For neurosurgeons, finding your way around your brain is no easy task, since every brain is slightly different. And in brain surgery, mere millimeters can measure the difference between a successful procedure and mind-altering failure.
That’s why Dr. Alexandra Golby and her team at Brigham and Women’s Hospital in Boston are developing inventive ways of mapping each human brain they encounter. Golby, a neurosurgeon, wanted to generate a road map of her patients’ brains in order to help perform as minimally invasive a surgery as possible, and she wanted this information to be tailored specifically to each new patient.
That’s important because our brains are packed with neural tracts, enmeshed cables of connection that carry our nerve impulses inside our skulls.
“I call it wading through the bowl of spaghetti,” said Golby. “We wanted to give people a way to, in an assistive fashion, find the tracts of interest.”
Golby and her team of researchers, including Lauren O’Donnell, Sarah Frisken and Yanmei Tie, work closely to translate the data into useable information, harnessing hefty computing power and magnetic resonance imaging to capture highly detailed, 3-D models of these critical connections in each patient’s brain.
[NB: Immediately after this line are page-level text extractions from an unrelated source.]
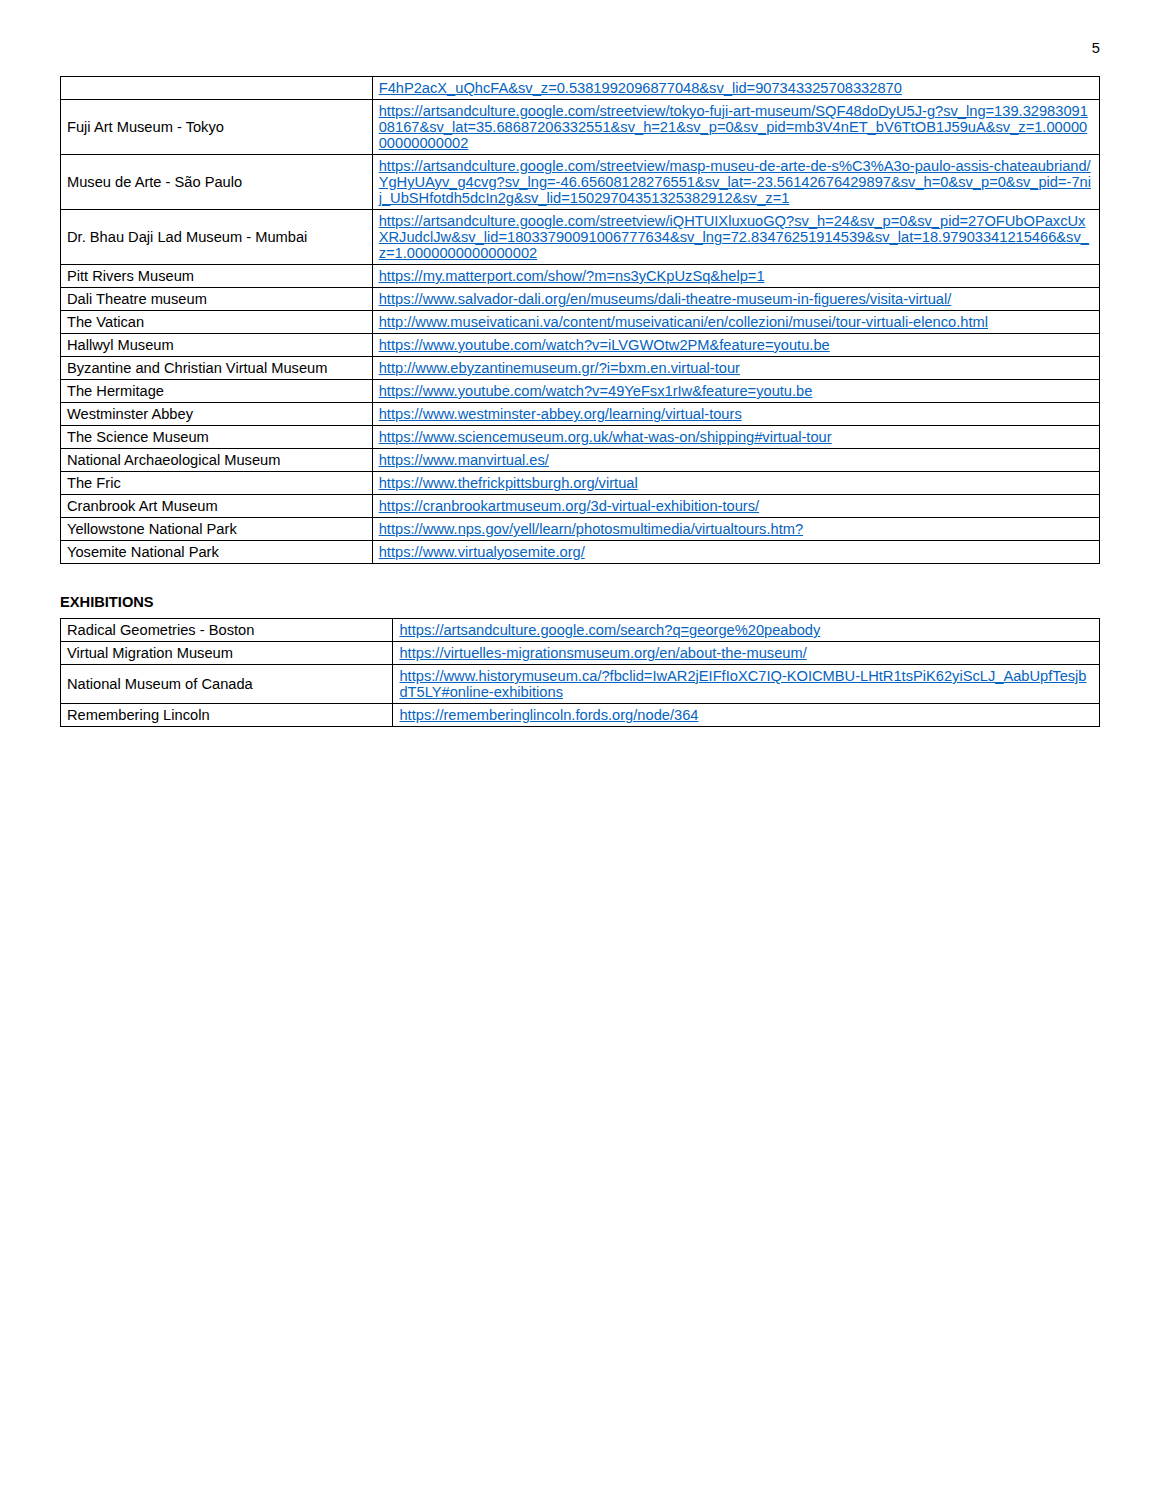5
| | F4hP2acX_uQhcFA&sv_z=0.5381992096877048&sv_lid=907343325708332870 |
| Fuji Art Museum - Tokyo | https://artsandculture.google.com/streetview/tokyo-fuji-art-museum/SQF48doDyU5J-g?sv_lng=139.3298309108167&sv_lat=35.68687206332551&sv_h=21&sv_p=0&sv_pid=mb3V4nET_bV6TtOB1J59uA&sv_z=1.0000000000000002 |
| Museu de Arte - São Paulo | https://artsandculture.google.com/streetview/masp-museu-de-arte-de-s%C3%A3o-paulo-assis-chateaubriand/YgHyUAyv_g4cvg?sv_lng=-46.65608128276551&sv_lat=-23.56142676429897&sv_h=0&sv_p=0&sv_pid=-7nij_UbSHfotdh5dcIn2g&sv_lid=15029704351325382912&sv_z=1 |
| Dr. Bhau Daji Lad Museum - Mumbai | https://artsandculture.google.com/streetview/iQHTUIXluxuoGQ?sv_h=24&sv_p=0&sv_pid=27OFUbOPaxcUxXRJudclJw&sv_lid=18033790091006777634&sv_lng=72.83476251914539&sv_lat=18.97903341215466&sv_z=1.0000000000000002 |
| Pitt Rivers Museum | https://my.matterport.com/show/?m=ns3yCKpUzSq&help=1 |
| Dali Theatre museum | https://www.salvador-dali.org/en/museums/dali-theatre-museum-in-figueres/visita-virtual/ |
| The Vatican | http://www.museivaticani.va/content/museivaticani/en/collezioni/musei/tour-virtuali-elenco.html |
| Hallwyl Museum | https://www.youtube.com/watch?v=iLVGWOtw2PM&feature=youtu.be |
| Byzantine and Christian Virtual Museum | http://www.ebyzantinemuseum.gr/?i=bxm.en.virtual-tour |
| The Hermitage | https://www.youtube.com/watch?v=49YeFsx1rIw&feature=youtu.be |
| Westminster Abbey | https://www.westminster-abbey.org/learning/virtual-tours |
| The Science Museum | https://www.sciencemuseum.org.uk/what-was-on/shipping#virtual-tour |
| National Archaeological Museum | https://www.manvirtual.es/ |
| The Fric | https://www.thefrickpittsburgh.org/virtual |
| Cranbrook Art Museum | https://cranbrookartmuseum.org/3d-virtual-exhibition-tours/ |
| Yellowstone National Park | https://www.nps.gov/yell/learn/photosmultimedia/virtualtours.htm? |
| Yosemite National Park | https://www.virtualyosemite.org/ |
EXHIBITIONS
| Radical Geometries - Boston | https://artsandculture.google.com/search?q=george%20peabody |
| Virtual Migration Museum | https://virtuelles-migrationsmuseum.org/en/about-the-museum/ |
| National Museum of Canada | https://www.historymuseum.ca/?fbclid=IwAR2jEIFfIoXC7IQ-KOICMBU-LHtR1tsPiK62yiScLJ_AabUpfTesjbdT5LY#online-exhibitions |
| Remembering Lincoln | https://rememberinglincoln.fords.org/node/364 |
The mapping also allows a surgeon see something called brainshift — the deformations that happen in the brain from the impact of surgery — in real time.
“It’s very analogous to what having GPS on your phone has done. You can get information that helps you know where you are in near real time, or real time, which helps you avoid getting lost or gets you where you want to go most quickly and efficiently.”
Golby is now applying her team’s technique in studies of around 120 patients per year, and the mapping has evolved beyond a research technique to one that is clinically used and widely accepted by intracranial surgeons across the country.